"I would not like the bad performance in Western Europe to mask the promising start in the United States, and the continued development of new markets," L'Oreal chief Lindsay Owen-Jones said at the company's AGM.
The executive's words came on the back of sales that were down 3.1 per cent in Western Europe, slipping from €1.83 billion (€2.37bn) in the first quarter of 2004, to €1.77 billion in the three months ending 31st March.
Meanwhile the company's performance in North America looked much healthier for the quarter, with sales increasing by 7.8 per cent to reach €893 million.
Overall sales for the entire group amounted to €3.54 billion, representing a 3.1 per cent increase on a like-for-like basis - figures that were below analysts expectations.
Owen-Jones also drew attention to the fact that the continued strength of the euro meant that currency impacted the results by a further 1.6 per cent.
"In Western Europe, sluggish consumer spending made distributors cautious in their purchasing patterns while our own product launch calender was a little intense during that period."
Owen-Jones said that the first quarter had represented a volatile period for the company because of the number of new product launches the company had made.
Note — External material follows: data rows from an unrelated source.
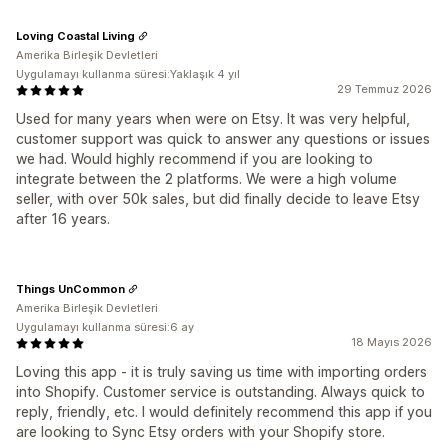
Loving Coastal Living
Amerika Birleşik Devletleri
Uygulamayı kullanma süresi:Yaklaşık 4 yıl
29 Temmuz 2026
Used for many years when were on Etsy. It was very helpful,
customer support was quick to answer any questions or issues
we had. Would highly recommend if you are looking to
integrate between the 2 platforms. We were a high volume
seller, with over 50k sales, but did finally decide to leave Etsy
after 16 years.
Things UnCommon
Amerika Birleşik Devletleri
Uygulamayı kullanma süresi:6 ay
18 Mayıs 2026
Loving this app - it is truly saving us time with importing orders
into Shopify. Customer service is outstanding. Always quick to
reply, friendly, etc. I would definitely recommend this app if you
are looking to Sync Etsy orders with your Shopify store.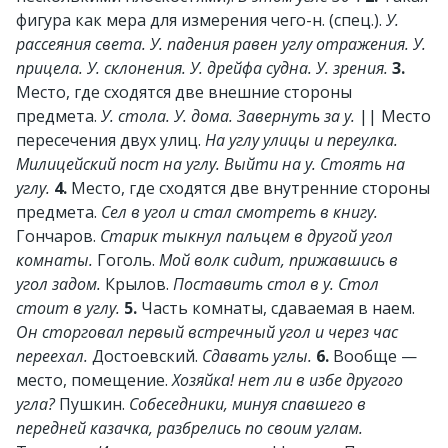
фигура как мера для измерения чего-н. (спец.).
У.
рассеяния света. У. падения равен углу отражения. У.
прицела. У. склонения. У. дрейфа судна. У. зрения.
3.
Место, где сходятся две внешние стороны
предмета.
У. стола. У. дома. Завернуть за у.
||
Место
пересечения двух улиц.
На углу улицы и переулка.
Милицейский пост на углу. Выйти на у. Стоять на
углу.
4.
Место, где сходятся две внутренние стороны
предмета.
Сел в угол и стал смотреть в книгу.
Гончаров.
Старик тыкнул пальцем в другой угол
комнаты.
Гоголь.
Мой волк сидит, прижавшись в
угол задом.
Крылов.
Поставить стол в у. Стол
стоит в углу.
5.
Часть комнаты, сдаваемая в наем.
Он сторговал первый встречный угол и через час
переехал.
Достоевский.
Сдавать углы.
6.
Вообще —
место, помещение.
Хозяйка! нет ли в избе другого
угла?
Пушкин.
Собеседники, минуя спавшего в
передней казачка, разбрелись по своим углам.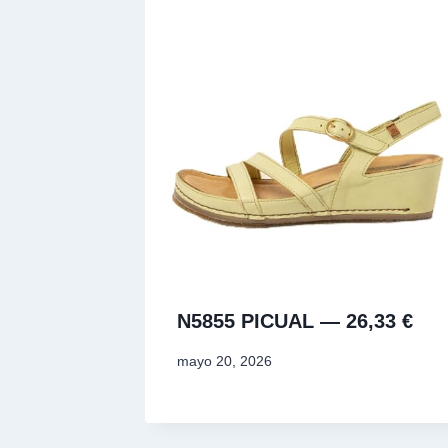
N5855 PICUAL — 26,33 €
mayo 20, 2026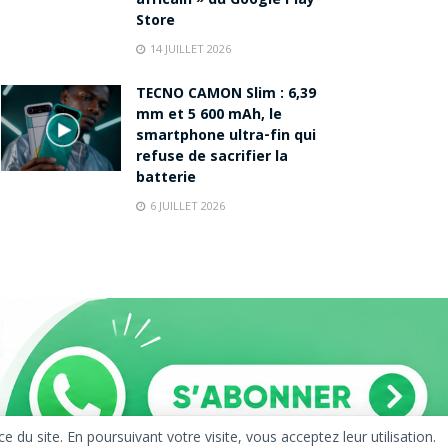
africain » du Google Play
Store
14 JUILLET 2026
TECNO CAMON Slim : 6,39
mm et 5 600 mAh, le
smartphone ultra-fin qui
refuse de sacrifier la
batterie
6 JUILLET 2026
u site. En poursuivant votre visite, vous acceptez leur utilisation.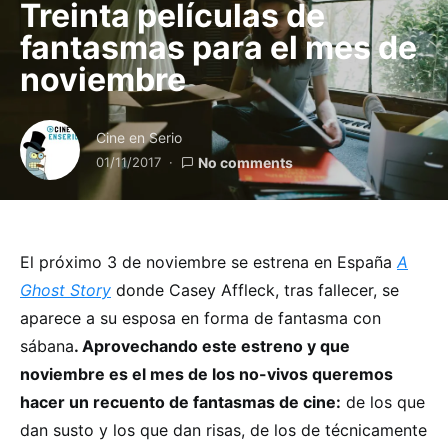
Treinta películas de
fantasmas para el mes de
noviembre
Cine en Serio
01/11/2017
No comments
El próximo 3 de noviembre se estrena en España
A
Ghost Story
donde Casey Affleck, tras fallecer, se
aparece a su esposa en forma de fantasma con
sábana
. Aprovechando este estreno y que
noviembre es el mes de los no-vivos queremos
hacer un recuento de fantasmas de cine:
de los que
dan susto y los que dan risas, de los de técnicamente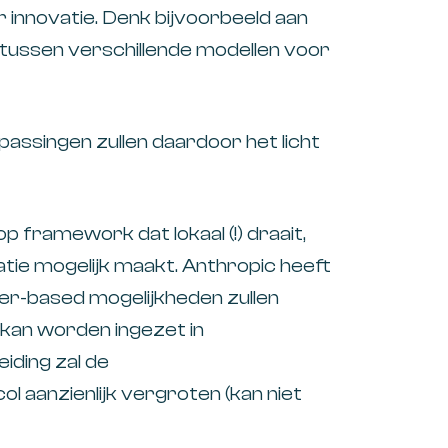
 innovatie. Denk bijvoorbeeld aan
tussen verschillende modellen voor
assingen zullen daardoor het licht
 framework dat lokaal (!) draait,
tie mogelijk maakt. Anthropic heeft
er-based mogelijkheden zullen
an worden ingezet in
iding zal de
 aanzienlijk vergroten (kan niet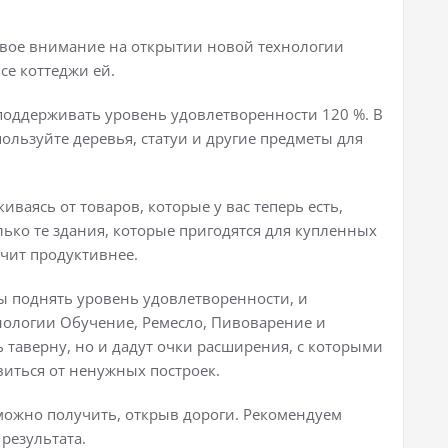
свое внимание на открытии новой технологии
се коттеджи ей.
поддерживать уровень удовлетворенности 120 %. В
ользуйте деревья, статуи и другие предметы для
ваясь от товаров, которые у вас теперь есть,
ько те здания, которые пригодятся для купленных
ачит продуктивнее.
ы поднять уровень удовлетворенности, и
хнологии Обучение, Ремесло, Пивоварение и
 таверну, но и дадут очки расширения, с которыми
виться от ненужных построек.
ожно получить, открыв дороги. Рекомендуем
результата.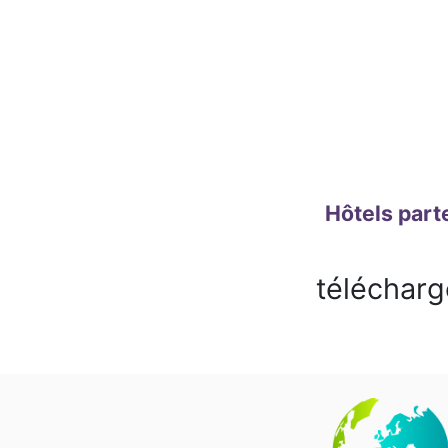
Hôtels part
télécharg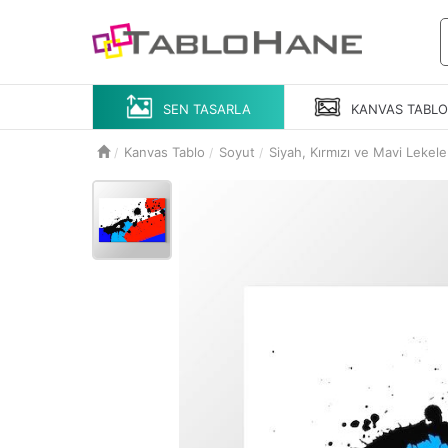
SEN TASARLA
KANVAS
TABL
Kanvas Tablo
Soyut
Siyah, Kırmızı ve Mavi Lekele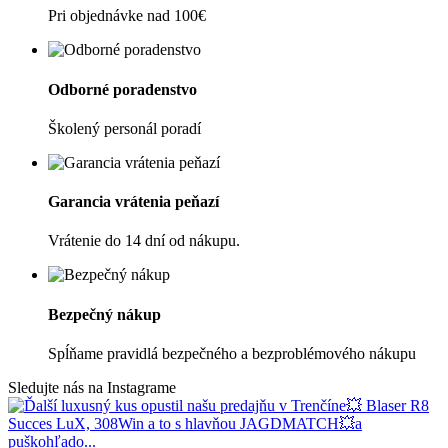
Pri objednávke nad 100€
Odborné poradenstvo
Školený personál poradí
Garancia vrátenia peňazí
Vrátenie do 14 dní od nákupu.
Bezpečný nákup
Spĺňame pravidlá bezpečného a bezproblémového nákupu
Sledujte nás na Instagrame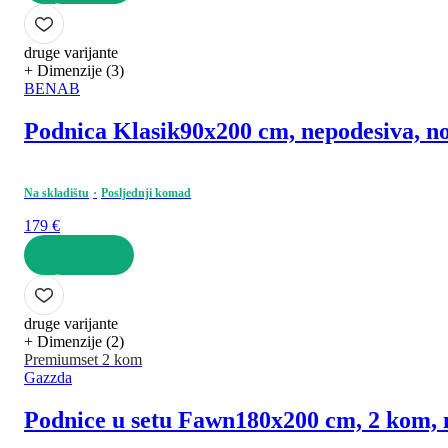
U KOŠARICU
druge varijante
+ Dimenzije (3)
BENAB
Podnica Klasik
90x200 cm, nepodesiva, no
Na skladištu
Posljednji komad
179 €
U KOŠARICU
druge varijante
+ Dimenzije (2)
Premium
set 2 kom
Gazzda
Podnice u setu Fawn
180x200 cm, 2 kom,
Bearing this in mind, he said that he was still confident that the company would acheive its financial goals for the full year.
"The gradual return of Western Europe to positive growth over the year should be able to bring group sales growth similar to last year," he added.
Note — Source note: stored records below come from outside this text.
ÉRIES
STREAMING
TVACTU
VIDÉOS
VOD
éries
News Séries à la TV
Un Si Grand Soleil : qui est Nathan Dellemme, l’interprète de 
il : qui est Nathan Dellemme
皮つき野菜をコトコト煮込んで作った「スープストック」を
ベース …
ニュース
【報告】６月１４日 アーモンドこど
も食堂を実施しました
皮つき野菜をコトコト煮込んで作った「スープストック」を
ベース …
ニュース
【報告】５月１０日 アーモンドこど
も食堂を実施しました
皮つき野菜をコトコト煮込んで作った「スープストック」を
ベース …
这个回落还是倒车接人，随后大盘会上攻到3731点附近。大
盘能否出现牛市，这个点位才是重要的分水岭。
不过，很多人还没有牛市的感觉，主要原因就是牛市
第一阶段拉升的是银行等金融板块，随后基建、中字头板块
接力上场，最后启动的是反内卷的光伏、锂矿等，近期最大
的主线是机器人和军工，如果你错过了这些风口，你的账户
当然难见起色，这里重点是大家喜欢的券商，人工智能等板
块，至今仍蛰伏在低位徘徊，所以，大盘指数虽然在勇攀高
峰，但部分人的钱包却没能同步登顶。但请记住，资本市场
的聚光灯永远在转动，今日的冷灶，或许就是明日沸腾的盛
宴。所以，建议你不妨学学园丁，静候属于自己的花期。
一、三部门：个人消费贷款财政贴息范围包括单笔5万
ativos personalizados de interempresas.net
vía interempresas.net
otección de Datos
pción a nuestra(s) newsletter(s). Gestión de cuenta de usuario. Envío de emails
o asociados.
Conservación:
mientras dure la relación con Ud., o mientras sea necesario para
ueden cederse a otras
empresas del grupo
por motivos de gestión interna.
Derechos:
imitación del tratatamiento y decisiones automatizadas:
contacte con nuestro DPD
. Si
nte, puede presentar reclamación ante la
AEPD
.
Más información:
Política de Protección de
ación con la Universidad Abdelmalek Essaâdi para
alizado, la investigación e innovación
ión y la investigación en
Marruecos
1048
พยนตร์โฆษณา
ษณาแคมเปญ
In view of this the company says it still beleives it can meet last year's sales growth, which stood at 6.2 per cent.
Although still a relatively small part of the group's business operations, a significant proportion of that growth is expected to come from the group's operations in the developing markets.
One of the group's biggest hopes in this respect is undoubtedly China. In line with this L'Oreal this week announced that it was launching the Chinese make-up brand Yue-Sai onto the world market. The brand will first be launched throughout Asia, followed by Europe and the US.
That L'Oreal is choosing to turn a Chinese make-up company into a global brand is a significant move, reflecting the growing power and cachee associated with this market.
In 2004 L'Oreal's sales in China doubled to CNY3 billion (€280 million). The company also said that, largely derived from continued growth in the China market, its Asian sales for the first quarter of 2005 had jumped by 11.5 per cent to €337 billion.